--- Supplied passage Enclosed Below ---

In a nation still scarred by the disappearance of thirty thousand people during the 1976 to 1983 military dictatorship, only a “foreign agent” would have the nerve to say, as the MIT team does, that “somebody has to run the country with a tight grip.” Yet it seems that repression is the necessary pre-condition to the real work of saving the country, which, according to Cabellero and Dornbusch, involves prying open markets, introducing deeper spending cuts and, of course, a “massive privatization campaign.”

It’s the usual recipe, only this time, there’s a hitch: Argentina has already done it all. As the IMF’s model student throughout the nineties, it flung open its economy (which is why it’s been so easy for capital to flee since the crisis began). As far as Argentina’s supposedly wild public spending goes, a full third goes directly to servicing the external debt. Another third goes to pension funds, which have already been privatized. The remaining third—some of which actually goes to health care, education and social assistance—has fallen far behind population growth, which is why shipments of donated food and medicine are arriving by boat from Spain.

--- End of Enclosed Supplied passage ---
--- Dataset entries Enclosed Below ---

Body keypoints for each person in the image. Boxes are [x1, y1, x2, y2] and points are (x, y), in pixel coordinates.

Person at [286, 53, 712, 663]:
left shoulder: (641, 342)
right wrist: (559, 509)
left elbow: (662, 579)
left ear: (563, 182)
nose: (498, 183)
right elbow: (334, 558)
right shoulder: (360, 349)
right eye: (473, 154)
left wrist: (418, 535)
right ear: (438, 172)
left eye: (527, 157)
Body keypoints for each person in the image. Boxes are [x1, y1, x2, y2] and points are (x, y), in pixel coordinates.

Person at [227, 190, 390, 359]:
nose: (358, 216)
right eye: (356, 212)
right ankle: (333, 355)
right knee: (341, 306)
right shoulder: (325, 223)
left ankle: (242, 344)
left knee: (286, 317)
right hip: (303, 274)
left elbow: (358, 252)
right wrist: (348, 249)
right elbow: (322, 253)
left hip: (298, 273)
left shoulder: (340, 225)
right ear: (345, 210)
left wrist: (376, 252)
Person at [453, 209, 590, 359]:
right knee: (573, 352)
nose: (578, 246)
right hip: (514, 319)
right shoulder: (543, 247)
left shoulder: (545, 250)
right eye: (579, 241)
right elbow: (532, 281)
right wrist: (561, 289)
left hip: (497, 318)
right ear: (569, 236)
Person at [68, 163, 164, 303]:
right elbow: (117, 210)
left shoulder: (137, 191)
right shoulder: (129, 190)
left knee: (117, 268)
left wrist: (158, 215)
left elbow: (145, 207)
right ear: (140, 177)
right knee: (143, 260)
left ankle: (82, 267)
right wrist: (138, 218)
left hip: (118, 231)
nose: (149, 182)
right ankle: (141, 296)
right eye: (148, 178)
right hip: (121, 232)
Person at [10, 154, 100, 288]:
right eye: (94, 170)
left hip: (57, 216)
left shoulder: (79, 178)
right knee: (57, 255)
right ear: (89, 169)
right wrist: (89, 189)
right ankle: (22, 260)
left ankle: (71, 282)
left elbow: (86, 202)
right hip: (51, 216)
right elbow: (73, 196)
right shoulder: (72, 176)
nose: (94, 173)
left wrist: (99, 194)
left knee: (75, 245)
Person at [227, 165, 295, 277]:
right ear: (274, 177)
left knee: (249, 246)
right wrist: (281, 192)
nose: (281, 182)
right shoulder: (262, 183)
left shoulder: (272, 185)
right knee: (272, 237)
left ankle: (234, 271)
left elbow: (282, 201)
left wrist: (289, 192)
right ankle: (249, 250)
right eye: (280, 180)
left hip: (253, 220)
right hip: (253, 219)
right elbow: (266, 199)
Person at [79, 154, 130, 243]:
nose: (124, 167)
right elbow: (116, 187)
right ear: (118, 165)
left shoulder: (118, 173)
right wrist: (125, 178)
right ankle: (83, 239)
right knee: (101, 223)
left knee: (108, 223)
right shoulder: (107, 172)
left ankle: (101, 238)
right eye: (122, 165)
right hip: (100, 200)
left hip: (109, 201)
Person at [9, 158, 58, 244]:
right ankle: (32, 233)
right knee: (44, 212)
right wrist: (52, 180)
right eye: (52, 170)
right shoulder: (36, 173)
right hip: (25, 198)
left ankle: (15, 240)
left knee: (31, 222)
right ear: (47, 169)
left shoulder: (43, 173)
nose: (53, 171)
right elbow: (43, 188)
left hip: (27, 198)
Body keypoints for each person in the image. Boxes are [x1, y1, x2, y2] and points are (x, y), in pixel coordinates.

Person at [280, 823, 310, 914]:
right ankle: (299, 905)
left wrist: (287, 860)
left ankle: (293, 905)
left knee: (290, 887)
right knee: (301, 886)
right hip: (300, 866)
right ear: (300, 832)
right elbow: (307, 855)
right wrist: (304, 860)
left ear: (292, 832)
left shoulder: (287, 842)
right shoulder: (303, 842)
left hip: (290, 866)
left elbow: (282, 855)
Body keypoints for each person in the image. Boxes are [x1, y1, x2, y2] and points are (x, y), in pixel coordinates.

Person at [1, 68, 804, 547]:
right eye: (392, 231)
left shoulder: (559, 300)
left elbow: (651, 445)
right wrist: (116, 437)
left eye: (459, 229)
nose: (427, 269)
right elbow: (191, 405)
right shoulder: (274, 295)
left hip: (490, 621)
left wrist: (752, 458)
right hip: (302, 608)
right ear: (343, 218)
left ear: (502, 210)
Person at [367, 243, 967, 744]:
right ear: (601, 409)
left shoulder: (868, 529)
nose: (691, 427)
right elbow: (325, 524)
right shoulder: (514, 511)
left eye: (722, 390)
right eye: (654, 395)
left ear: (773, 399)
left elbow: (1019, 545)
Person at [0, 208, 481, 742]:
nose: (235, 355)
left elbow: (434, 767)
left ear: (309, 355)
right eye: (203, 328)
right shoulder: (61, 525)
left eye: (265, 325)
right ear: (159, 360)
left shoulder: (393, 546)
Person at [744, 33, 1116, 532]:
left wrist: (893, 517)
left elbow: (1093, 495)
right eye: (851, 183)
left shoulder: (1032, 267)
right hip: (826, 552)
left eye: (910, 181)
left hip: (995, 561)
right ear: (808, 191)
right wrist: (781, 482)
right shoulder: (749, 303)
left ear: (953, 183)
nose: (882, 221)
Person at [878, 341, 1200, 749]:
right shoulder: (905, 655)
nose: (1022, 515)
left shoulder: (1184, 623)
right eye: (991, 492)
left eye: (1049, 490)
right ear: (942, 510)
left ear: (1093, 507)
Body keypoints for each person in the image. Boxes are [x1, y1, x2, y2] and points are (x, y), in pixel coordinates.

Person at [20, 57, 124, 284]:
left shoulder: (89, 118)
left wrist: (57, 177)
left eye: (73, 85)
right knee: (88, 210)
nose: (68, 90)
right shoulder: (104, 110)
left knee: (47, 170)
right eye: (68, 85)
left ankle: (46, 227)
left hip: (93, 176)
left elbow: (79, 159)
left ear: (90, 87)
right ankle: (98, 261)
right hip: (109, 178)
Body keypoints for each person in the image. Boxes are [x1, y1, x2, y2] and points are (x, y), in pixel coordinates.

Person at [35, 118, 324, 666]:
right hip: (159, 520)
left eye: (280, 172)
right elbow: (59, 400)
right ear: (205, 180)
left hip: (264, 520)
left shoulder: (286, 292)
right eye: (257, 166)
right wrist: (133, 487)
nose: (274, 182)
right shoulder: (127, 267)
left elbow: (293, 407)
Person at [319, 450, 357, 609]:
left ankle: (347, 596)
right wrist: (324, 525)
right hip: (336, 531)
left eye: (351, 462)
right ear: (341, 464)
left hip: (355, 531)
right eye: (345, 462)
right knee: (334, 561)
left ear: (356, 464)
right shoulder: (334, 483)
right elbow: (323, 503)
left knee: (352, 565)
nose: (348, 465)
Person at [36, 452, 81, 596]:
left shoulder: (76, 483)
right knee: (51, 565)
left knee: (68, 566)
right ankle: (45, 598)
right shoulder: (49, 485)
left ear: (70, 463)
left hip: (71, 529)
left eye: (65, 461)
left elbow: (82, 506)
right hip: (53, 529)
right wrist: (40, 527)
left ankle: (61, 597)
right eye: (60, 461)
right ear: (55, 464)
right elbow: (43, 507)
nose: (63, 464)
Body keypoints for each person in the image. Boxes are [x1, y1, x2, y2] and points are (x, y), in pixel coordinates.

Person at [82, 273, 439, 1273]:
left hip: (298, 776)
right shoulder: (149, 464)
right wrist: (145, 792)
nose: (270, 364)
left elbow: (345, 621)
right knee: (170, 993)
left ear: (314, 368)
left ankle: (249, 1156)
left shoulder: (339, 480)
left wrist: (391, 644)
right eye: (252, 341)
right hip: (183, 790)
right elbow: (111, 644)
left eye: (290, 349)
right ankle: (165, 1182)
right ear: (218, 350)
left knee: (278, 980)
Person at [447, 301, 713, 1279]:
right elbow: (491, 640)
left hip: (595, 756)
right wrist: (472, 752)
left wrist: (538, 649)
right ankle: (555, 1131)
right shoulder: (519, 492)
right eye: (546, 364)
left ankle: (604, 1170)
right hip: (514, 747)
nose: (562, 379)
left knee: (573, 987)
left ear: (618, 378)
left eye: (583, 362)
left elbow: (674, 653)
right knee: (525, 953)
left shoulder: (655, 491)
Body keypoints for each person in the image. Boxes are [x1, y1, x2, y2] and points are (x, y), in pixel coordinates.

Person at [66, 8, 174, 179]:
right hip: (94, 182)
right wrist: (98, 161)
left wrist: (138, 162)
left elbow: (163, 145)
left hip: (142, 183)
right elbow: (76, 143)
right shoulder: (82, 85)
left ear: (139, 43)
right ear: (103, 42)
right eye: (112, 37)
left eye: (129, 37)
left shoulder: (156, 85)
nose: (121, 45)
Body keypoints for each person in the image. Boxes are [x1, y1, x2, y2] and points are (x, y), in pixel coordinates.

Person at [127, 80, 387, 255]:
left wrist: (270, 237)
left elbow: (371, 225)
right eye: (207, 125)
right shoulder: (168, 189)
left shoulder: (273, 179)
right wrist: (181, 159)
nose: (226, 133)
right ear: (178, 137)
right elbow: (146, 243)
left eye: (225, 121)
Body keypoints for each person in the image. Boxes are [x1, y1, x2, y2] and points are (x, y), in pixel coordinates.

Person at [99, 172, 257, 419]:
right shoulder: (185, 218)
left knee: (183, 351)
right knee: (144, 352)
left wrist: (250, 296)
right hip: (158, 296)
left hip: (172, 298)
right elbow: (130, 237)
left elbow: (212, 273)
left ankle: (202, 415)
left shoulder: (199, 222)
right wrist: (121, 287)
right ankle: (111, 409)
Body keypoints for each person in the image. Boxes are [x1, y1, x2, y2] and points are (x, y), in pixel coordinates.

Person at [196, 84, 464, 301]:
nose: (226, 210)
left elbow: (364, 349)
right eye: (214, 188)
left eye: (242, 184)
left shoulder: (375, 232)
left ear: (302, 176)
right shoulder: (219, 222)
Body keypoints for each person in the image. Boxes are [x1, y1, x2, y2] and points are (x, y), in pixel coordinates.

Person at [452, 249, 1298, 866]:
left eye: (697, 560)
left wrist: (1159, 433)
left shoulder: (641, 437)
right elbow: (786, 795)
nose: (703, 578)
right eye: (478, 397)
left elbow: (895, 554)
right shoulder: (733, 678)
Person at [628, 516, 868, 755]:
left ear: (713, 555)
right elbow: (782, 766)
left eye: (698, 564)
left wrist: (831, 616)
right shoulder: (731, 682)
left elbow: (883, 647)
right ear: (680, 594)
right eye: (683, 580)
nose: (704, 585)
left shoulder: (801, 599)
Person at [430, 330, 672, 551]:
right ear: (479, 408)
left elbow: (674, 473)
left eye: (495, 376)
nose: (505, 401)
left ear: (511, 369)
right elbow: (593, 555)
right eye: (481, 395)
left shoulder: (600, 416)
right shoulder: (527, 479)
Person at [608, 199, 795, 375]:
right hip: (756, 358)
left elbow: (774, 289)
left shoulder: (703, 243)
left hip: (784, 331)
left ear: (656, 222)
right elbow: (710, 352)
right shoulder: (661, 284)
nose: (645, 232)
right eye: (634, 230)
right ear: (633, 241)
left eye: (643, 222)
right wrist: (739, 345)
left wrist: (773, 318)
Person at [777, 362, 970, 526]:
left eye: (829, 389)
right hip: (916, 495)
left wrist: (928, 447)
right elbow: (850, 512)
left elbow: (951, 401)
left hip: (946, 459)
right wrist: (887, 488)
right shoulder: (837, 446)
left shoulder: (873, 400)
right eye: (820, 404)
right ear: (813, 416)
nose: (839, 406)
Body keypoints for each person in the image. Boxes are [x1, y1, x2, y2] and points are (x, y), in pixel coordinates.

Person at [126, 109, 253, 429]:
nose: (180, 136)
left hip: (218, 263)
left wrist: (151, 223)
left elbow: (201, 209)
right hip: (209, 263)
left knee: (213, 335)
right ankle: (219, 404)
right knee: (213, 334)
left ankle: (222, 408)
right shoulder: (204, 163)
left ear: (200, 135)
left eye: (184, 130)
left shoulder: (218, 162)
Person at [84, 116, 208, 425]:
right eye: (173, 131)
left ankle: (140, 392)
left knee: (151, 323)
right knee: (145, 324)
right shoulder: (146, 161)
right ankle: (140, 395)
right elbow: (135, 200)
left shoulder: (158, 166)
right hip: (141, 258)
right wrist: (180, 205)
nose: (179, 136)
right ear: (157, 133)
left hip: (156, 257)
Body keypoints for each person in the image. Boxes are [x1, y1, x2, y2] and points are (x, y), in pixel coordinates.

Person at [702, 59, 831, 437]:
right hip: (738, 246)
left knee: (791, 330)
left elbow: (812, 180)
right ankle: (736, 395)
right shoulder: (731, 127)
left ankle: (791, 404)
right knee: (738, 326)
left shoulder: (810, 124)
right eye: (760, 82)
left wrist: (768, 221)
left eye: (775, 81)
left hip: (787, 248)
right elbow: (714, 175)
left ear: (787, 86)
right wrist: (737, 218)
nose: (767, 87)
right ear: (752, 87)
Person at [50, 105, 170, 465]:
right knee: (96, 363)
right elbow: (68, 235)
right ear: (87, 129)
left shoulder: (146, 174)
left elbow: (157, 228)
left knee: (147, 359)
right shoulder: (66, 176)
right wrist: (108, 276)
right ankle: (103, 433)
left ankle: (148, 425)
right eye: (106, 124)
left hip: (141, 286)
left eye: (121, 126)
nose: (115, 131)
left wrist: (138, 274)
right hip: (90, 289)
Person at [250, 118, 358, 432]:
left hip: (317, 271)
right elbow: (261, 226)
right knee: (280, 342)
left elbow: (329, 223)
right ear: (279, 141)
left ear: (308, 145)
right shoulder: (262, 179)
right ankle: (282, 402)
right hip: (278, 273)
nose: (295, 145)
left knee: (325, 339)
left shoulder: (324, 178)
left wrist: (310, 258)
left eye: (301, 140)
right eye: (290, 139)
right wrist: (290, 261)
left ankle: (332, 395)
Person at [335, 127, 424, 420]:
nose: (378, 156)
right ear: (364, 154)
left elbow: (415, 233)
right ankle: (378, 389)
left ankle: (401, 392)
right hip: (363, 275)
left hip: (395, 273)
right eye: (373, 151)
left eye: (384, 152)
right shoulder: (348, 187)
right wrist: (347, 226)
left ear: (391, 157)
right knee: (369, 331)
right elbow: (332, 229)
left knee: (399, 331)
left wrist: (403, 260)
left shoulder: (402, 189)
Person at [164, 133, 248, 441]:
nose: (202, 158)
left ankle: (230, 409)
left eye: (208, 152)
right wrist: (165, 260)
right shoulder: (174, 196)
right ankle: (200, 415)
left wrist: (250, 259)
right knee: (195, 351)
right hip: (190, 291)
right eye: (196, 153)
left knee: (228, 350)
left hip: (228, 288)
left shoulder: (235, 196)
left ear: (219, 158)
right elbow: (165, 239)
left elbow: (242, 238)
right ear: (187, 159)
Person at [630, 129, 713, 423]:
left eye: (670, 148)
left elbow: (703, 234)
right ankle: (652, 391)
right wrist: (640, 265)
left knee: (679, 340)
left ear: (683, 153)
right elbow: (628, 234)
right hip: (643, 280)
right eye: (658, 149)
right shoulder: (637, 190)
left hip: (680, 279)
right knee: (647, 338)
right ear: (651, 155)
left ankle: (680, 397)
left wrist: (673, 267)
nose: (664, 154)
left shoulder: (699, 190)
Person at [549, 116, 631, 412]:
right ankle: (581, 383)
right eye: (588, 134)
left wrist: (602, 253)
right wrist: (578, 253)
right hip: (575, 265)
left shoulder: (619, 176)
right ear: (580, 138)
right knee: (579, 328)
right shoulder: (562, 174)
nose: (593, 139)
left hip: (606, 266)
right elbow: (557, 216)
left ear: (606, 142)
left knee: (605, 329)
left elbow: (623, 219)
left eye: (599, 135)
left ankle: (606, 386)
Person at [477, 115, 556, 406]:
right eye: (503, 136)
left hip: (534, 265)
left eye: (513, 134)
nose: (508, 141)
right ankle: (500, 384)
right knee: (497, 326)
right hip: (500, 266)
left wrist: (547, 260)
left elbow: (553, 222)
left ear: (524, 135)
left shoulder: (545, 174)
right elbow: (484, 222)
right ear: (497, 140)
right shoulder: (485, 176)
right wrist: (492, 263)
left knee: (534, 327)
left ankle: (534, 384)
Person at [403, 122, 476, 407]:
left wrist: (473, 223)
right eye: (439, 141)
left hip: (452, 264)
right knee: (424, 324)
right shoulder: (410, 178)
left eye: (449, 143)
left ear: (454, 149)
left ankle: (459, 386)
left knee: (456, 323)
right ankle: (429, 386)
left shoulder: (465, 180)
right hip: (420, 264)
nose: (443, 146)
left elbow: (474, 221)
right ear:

--- End of Enclosed Dataset entries ---

List of tasks:
a: Decide whether each statement agrees with the Argentina passage, and answer yes or no for each, quoting the words of the passage that decide it. (i) A third of Argentina's public spending goes to servicing the external debt. (ii) Argentina's pension funds are still run by the state. (iii) Donated food and medicine are arriving from Spain by plane.
b: Extend the Argentina passage with a further paragraph that follows on from its last sentence.

Response list:
a:
(i) Yes: "a full third goes directly to servicing the external debt."
(ii) No: "pension funds, which have already been privatized."
(iii) No: "shipments of donated food and medicine are arriving by boat from Spain."

b:
As for “massive privatization,” Argentina has dutifully sold off so many of its services, from trains to phones, that the only examples of further assets Cabellero and Dornbusch can think of privatizing are the country’s ports and customs offices.

No wonder so many who sang Argentina’s praises in the past are now rushing to blame its economic collapse exclusively on national greed and corruption. “If a country thinks they’re going to get aid from the United States, and they’re stealing money, they’re just not going to get it,” George W. Bush said in Mexico last week. Argentina “is going to have to make some tough calls.”

Argentina’s population, which has been in open revolt against its political, financial and legal elite for months, hardly has to be lectured on the need for good governance. In the last federal election, more people spoiled their ballots than voted for any single politician. The most popular write-in candidate was a cartoon character named Clemente, chosen because he has no hands and therefore cannot steal.

But it’s hard to believe that the IMF is going to be the one to clean up Argentina’s culture of payola and impunity, especially since one of the conditions the lender has placed on new funds is that Argentina’s courts stop prosecuting bankers who illegally pulled their money out of the country, drastically deepening the crisis. And as long as the destruction of this country is presented as a uniquely national pathology, it will conveniently keep the spotlight off the IMF itself.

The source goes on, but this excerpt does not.